:: SUPPLIED ENTRIES ::
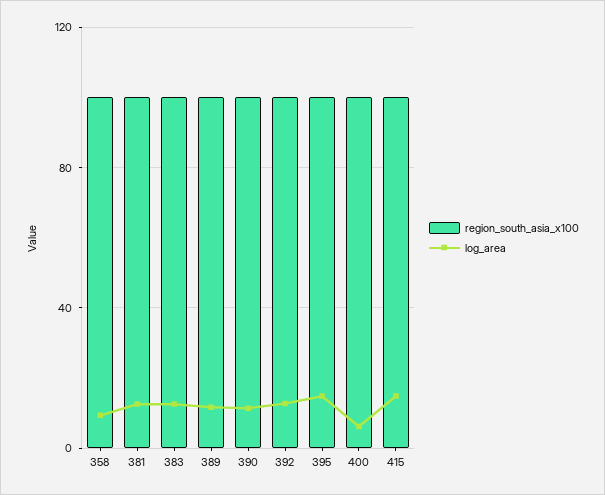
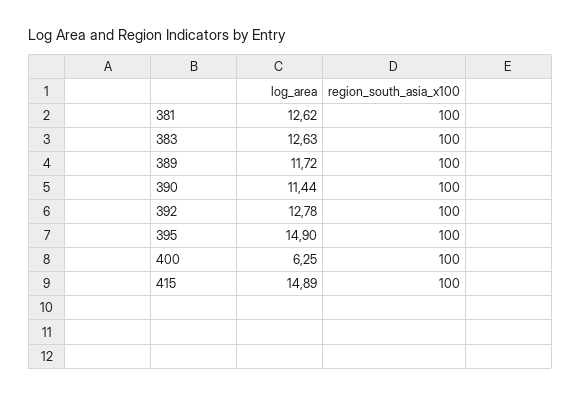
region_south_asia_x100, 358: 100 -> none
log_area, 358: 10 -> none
:::
:: SUPPLIED ENTRIES ::
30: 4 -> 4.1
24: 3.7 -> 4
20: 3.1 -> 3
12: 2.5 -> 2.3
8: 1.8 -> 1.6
:::
_PROBLEM STATEMENT:_ If a line in the data above holds the string "none", copy it.

_WRITTEN ANSWER:_
region_south_asia_x100, 358: 100 -> none
log_area, 358: 10 -> none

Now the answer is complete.